An impulse led him to release the male hawk, captured the day before. He removed it from the cage and placed it on the ground. In his words:
He lay there a long minute without hope, unmoving, his eyes still fixed on that blue vault above him. It must’ve been that he was already so far away and heart that he never felt the release from my hand. He never even stood. He just lay with his breast against the grass.
In the next second after that long minute he was gone. Like a flicker of light, he had vanished with my eyes, full on him, but without actually seeing even a premonitory wing beat. He was gone straight into that towering emptiness of light and crystal that my eyes could scarcely bear to penetrate. For another long moment there was silence. I could not see him. The light was too intense. Then, from far up somewhere a cry came ringing down.

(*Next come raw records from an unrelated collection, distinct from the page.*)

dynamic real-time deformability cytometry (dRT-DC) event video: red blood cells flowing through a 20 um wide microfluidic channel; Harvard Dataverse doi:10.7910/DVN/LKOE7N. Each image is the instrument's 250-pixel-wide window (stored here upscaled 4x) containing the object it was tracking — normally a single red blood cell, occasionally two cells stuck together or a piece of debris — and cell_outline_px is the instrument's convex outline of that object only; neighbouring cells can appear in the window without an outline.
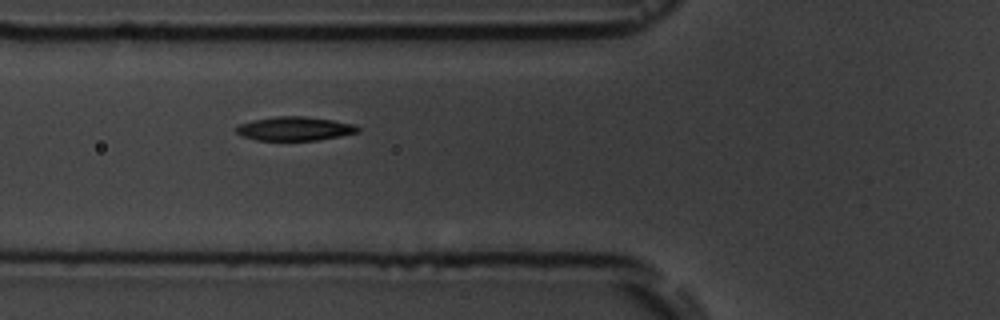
{"species": "common noctule bat (a hibernating species)", "species_latin": "Nyctalus noctula", "temperature_condition": "room temperature", "stored_images_in_passage": 6, "camera_frame_rate_fps": 3000, "um_per_image_px": 0.085, "animal": {"sex": "male", "body_mass_g": 19.5, "forearm_length_mm": 54.6}, "frame": {"image": 1, "passage_image": 3, "time_ms": 2.0, "image_size_px": [1000, 320], "cell_outline_px": [[360, 132], [340, 136], [316, 140], [256, 140], [240, 136], [236, 132], [236, 128], [240, 124], [252, 120], [276, 116], [304, 116], [332, 120], [352, 124], [360, 128]], "centroid_in_image_um": [25.03, 10.94], "position_along_channel_um": 100.8, "area_um2": 16.88}}
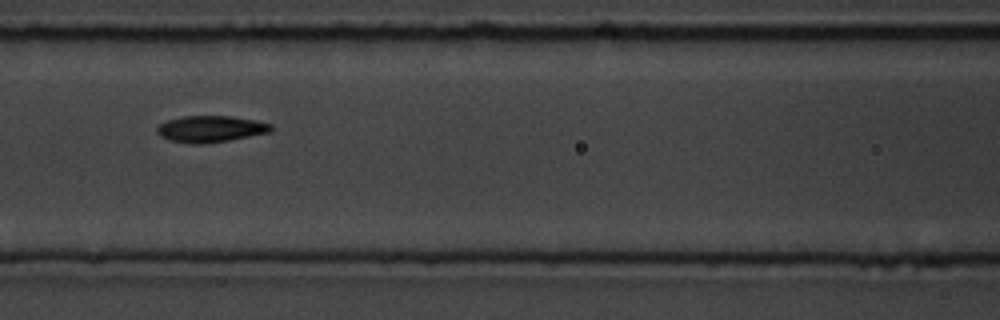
{"frame": {"image": 2, "passage_image": 4, "time_ms": 3.333, "image_size_px": [1000, 320], "cell_outline_px": [[272, 132], [228, 140], [204, 144], [192, 144], [168, 140], [160, 136], [156, 132], [156, 128], [160, 124], [168, 120], [184, 116], [232, 116], [256, 120], [272, 124]], "centroid_in_image_um": [17.9, 10.96], "position_along_channel_um": 148.7, "area_um2": 17.69}}
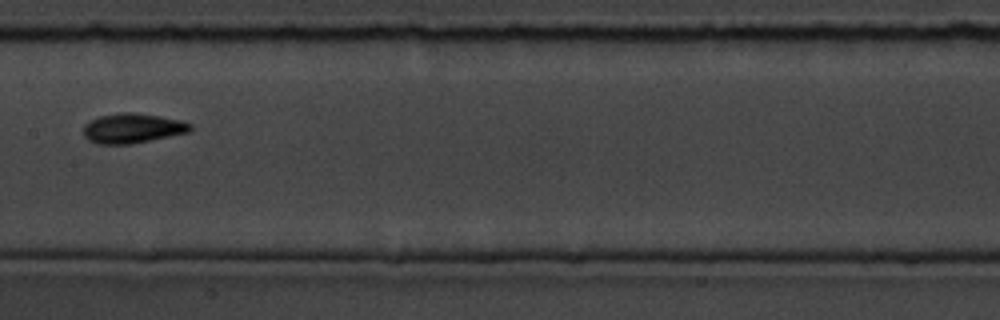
{"frame": {"image": 3, "passage_image": 5, "time_ms": 4.667, "image_size_px": [1000, 320], "cell_outline_px": [[192, 128], [188, 132], [128, 144], [96, 144], [88, 140], [84, 136], [84, 124], [100, 116], [124, 112], [132, 112], [160, 116], [180, 120], [192, 124]], "centroid_in_image_um": [11.24, 10.9], "position_along_channel_um": 196.2, "area_um2": 18.26}}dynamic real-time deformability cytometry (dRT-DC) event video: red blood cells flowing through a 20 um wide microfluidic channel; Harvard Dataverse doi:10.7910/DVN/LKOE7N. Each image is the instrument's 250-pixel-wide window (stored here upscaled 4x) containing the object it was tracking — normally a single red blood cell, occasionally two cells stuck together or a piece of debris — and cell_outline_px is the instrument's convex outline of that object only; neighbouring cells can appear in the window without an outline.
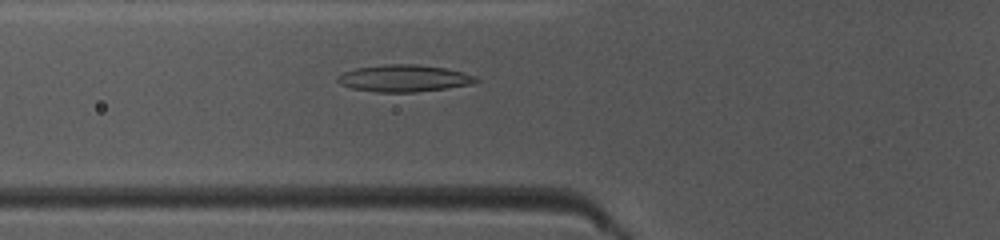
{"species": "common noctule bat (a hibernating species)", "species_latin": "Nyctalus noctula", "temperature_condition": "warm", "stored_images_in_passage": 33, "camera_frame_rate_fps": 3000, "um_per_image_px": 0.085, "animal": {"sex": "female", "body_mass_g": 10.0, "forearm_length_mm": 53.1}, "frame": {"image": 1, "passage_image": 8, "time_ms": 2.333, "image_size_px": [1000, 240], "cell_outline_px": [[480, 80], [472, 84], [448, 88], [416, 92], [376, 92], [352, 88], [340, 84], [336, 80], [336, 76], [344, 72], [356, 68], [388, 64], [416, 64], [444, 68], [476, 76]], "centroid_in_image_um": [34.33, 6.66], "position_along_channel_um": 91.5, "area_um2": 21.68}}
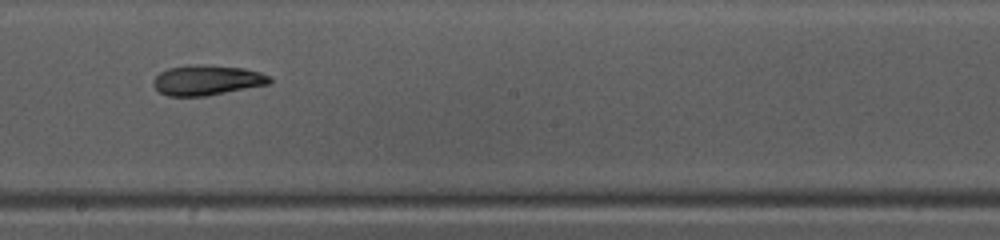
{"frame": {"image": 2, "passage_image": 18, "time_ms": 5.667, "image_size_px": [1000, 240], "cell_outline_px": [[272, 84], [204, 96], [168, 96], [160, 92], [152, 84], [152, 80], [160, 72], [168, 68], [188, 64], [204, 64], [244, 68], [260, 72], [272, 76]], "centroid_in_image_um": [17.62, 6.8], "position_along_channel_um": 230.6, "area_um2": 20.75}}
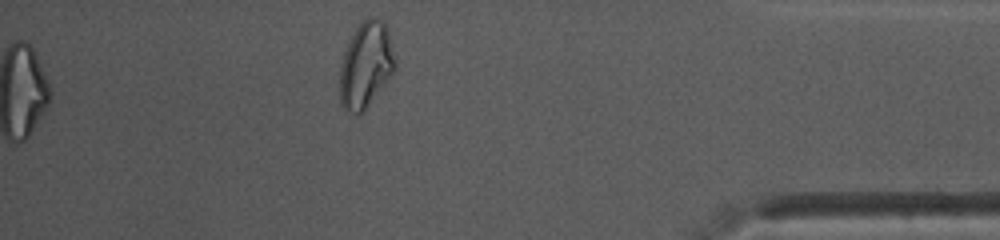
{"frame": {"image": 3, "passage_image": 33, "time_ms": 10.667, "image_size_px": [1000, 240], "cell_outline_px": [[396, 68], [364, 112], [352, 112], [344, 108], [340, 104], [340, 68], [344, 52], [348, 40], [356, 28], [368, 16], [372, 16], [384, 20], [388, 24], [396, 56]], "centroid_in_image_um": [31.14, 5.45], "position_along_channel_um": 404.1, "area_um2": 28.03}, "authors_computed_cell_mechanics": {"area_um2": 21.0392, "velocity_mm_per_s": 4.1519, "shape_relaxation_time_tau1_ms": null, "shape_relaxation_time_tau2_ms": 3.8893, "deformation_change_tau1": null, "deformation_change_tau2": 0.102}}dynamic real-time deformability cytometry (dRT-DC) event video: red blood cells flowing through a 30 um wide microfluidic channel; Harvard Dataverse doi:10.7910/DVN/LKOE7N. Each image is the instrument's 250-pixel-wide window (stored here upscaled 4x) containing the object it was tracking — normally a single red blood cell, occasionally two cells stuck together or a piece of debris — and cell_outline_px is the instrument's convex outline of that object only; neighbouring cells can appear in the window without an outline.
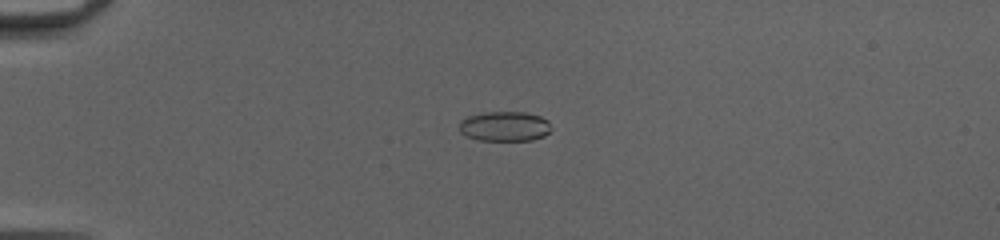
{"species": "common noctule bat (a hibernating species)", "species_latin": "Nyctalus noctula", "temperature_condition": "cold", "stored_images_in_passage": 52, "camera_frame_rate_fps": 3000, "um_per_image_px": 0.085, "animal": {"sex": "female", "body_mass_g": 20.0, "forearm_length_mm": 54.0}, "frame": {"image": 1, "passage_image": 15, "time_ms": 4.667, "image_size_px": [1000, 240], "cell_outline_px": [[552, 128], [544, 136], [532, 140], [480, 140], [468, 136], [460, 132], [460, 120], [468, 116], [484, 112], [524, 112], [540, 116], [548, 120]], "centroid_in_image_um": [42.91, 10.73], "position_along_channel_um": 42.1, "area_um2": 15.95}}
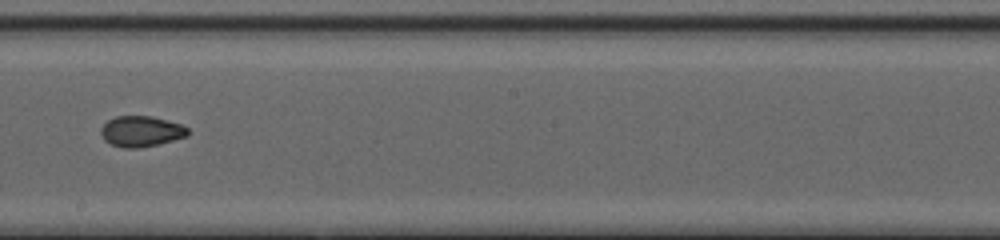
{"frame": {"image": 2, "passage_image": 32, "time_ms": 10.333, "image_size_px": [1000, 240], "cell_outline_px": [[188, 136], [156, 144], [136, 148], [124, 148], [112, 144], [104, 140], [100, 132], [100, 128], [108, 120], [116, 116], [152, 116], [168, 120], [180, 124], [188, 128]], "centroid_in_image_um": [11.98, 11.15], "position_along_channel_um": 236.2, "area_um2": 15.43}}
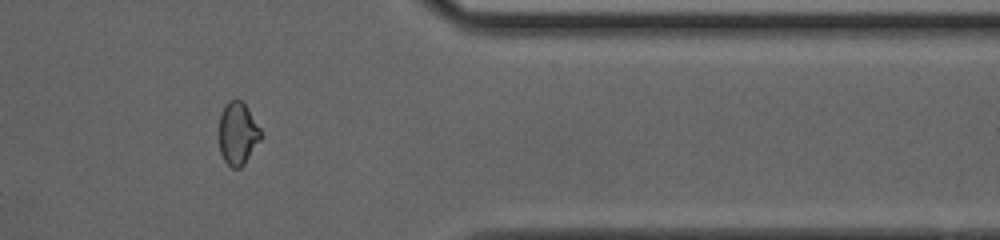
{"frame": {"image": 3, "passage_image": 44, "time_ms": 14.333, "image_size_px": [1000, 240], "cell_outline_px": [[260, 140], [244, 164], [240, 168], [232, 168], [224, 160], [220, 152], [220, 112], [224, 104], [228, 100], [240, 100], [244, 104], [260, 128]], "centroid_in_image_um": [20.19, 11.34], "position_along_channel_um": 391.2, "area_um2": 14.97}, "authors_computed_cell_mechanics": {"area_um2": 16.0106, "velocity_mm_per_s": 4.1804, "shape_relaxation_time_tau1_ms": 5.0285, "shape_relaxation_time_tau2_ms": 1.9281, "deformation_change_tau1": 0.154, "deformation_change_tau2": 0.063}}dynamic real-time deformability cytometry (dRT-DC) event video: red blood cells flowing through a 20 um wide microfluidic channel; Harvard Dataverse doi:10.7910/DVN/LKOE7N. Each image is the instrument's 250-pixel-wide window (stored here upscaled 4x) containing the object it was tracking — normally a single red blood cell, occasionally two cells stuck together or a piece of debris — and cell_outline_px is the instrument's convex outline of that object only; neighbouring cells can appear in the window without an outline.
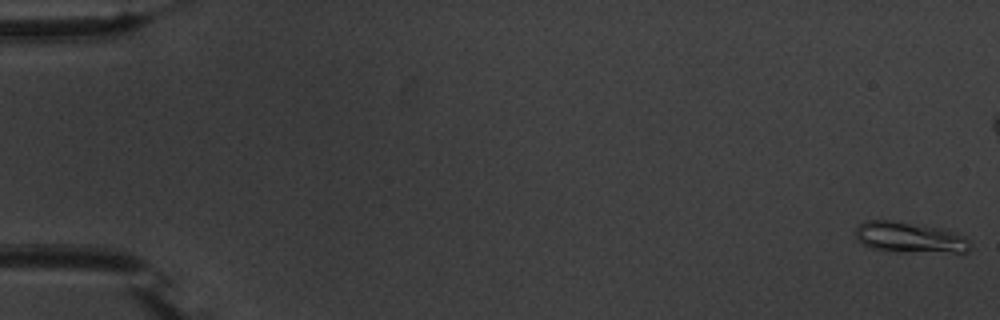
{"species": "common noctule bat (a hibernating species)", "species_latin": "Nyctalus noctula", "temperature_condition": "warm", "stored_images_in_passage": 4, "camera_frame_rate_fps": 3000, "um_per_image_px": 0.085, "animal": {"sex": "male", "body_mass_g": 20.1, "forearm_length_mm": 53.5}, "frame": {"image": 1, "passage_image": 1, "time_ms": 0.0, "image_size_px": [1000, 320], "cell_outline_px": [[972, 244], [968, 252], [888, 252], [872, 248], [856, 240], [856, 228], [864, 220], [892, 220], [944, 228], [956, 232], [964, 236]], "centroid_in_image_um": [77.33, 20.19], "position_along_channel_um": 7.7, "area_um2": 20.98}}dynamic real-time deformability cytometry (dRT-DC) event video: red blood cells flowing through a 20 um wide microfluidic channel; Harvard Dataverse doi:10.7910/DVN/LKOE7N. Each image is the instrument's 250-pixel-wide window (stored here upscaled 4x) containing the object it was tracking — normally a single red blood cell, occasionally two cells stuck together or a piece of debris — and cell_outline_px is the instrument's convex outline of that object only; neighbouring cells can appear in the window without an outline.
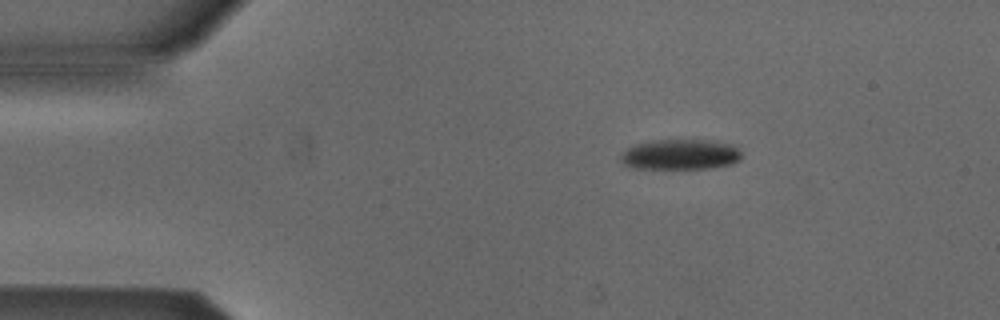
{"species": "Egyptian fruit bat (a non-hibernating species)", "species_latin": "Rousettus aegyptiacus", "temperature_condition": "cold", "stored_images_in_passage": 4, "camera_frame_rate_fps": 3000, "um_per_image_px": 0.085, "animal": {"sex": "male"}, "frame": {"image": 1, "passage_image": 3, "time_ms": 2.333, "image_size_px": [1000, 320], "cell_outline_px": [[740, 160], [732, 164], [708, 168], [632, 168], [624, 164], [620, 160], [620, 152], [636, 144], [652, 140], [712, 140], [736, 144], [740, 152]], "centroid_in_image_um": [57.84, 13.12], "position_along_channel_um": 27.2, "area_um2": 21.56}}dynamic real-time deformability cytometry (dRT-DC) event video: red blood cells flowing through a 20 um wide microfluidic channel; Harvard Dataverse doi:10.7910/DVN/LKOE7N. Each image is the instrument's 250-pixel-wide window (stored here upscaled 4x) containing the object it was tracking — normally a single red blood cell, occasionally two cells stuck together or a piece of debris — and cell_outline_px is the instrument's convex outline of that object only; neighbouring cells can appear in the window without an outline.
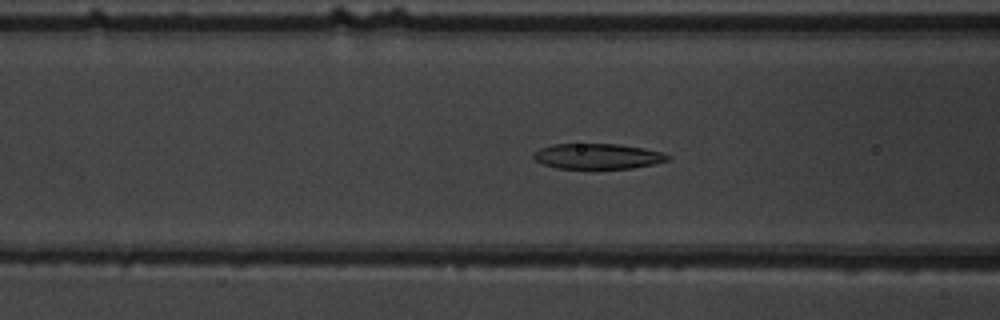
{"species": "common noctule bat (a hibernating species)", "species_latin": "Nyctalus noctula", "temperature_condition": "warm", "stored_images_in_passage": 58, "camera_frame_rate_fps": 3000, "um_per_image_px": 0.085, "animal": {"sex": "male", "body_mass_g": 19.5, "forearm_length_mm": 54.6}, "frame": {"image": 1, "passage_image": 24, "time_ms": 7.667, "image_size_px": [1000, 320], "cell_outline_px": [[672, 156], [668, 160], [652, 164], [632, 168], [556, 168], [544, 164], [536, 160], [532, 156], [540, 148], [552, 144], [616, 144], [644, 148], [660, 152]], "centroid_in_image_um": [50.8, 13.28], "position_along_channel_um": 115.8, "area_um2": 19.59}}
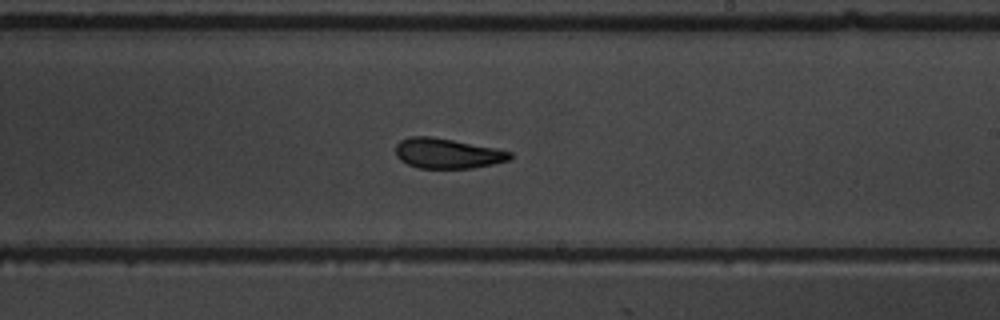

I was young then and had seen little of the world, but when I heard that cry my heart turned over. It was not the cry of the hawk I had captured; for, by shifting my position against the sun, I was now seeing farther up. Straight out of the sun’s eye, where she must’ve been soaring restlessly above us for untold hours, hurtled his mate. And from far up, ringing from peak to peak of the summits over us, came a cry of such an unutterable and ecstatic joy that it sounds down across the years…
I saw them both now. He was rising fast to meet her. They met in a great soaring gyre that turned into a whirling circle and a dance of wings. Once more, just once, their two voices, joined in a harsh wild medley of question and response, struck and echoed against the pinnacles of the valley. Then they were gone forever somewhere in the upper regions beyond the eyes of men. (p. 90f)
The Star Thrower makes my list of Bucket Books for a variety of reasons. One is Eiseley’s writing ability. He is a master and most people could learn a bit about eloquence from reading any of his works. But the primary reason is the power of his vision – to see life – and call his readers to a higher and nobler place. After reading the story of the hawks, who does not desire to be more faithful to those we love? If birds exhibit fidelity, then why can’t we? Who does not want to participate in a selfless mission against the insatiable waters of death after reading the “Star Thrower?” Reading Eiseley makes me a better person.
I’ve read all of Eiseley’s books and invite you to do the same.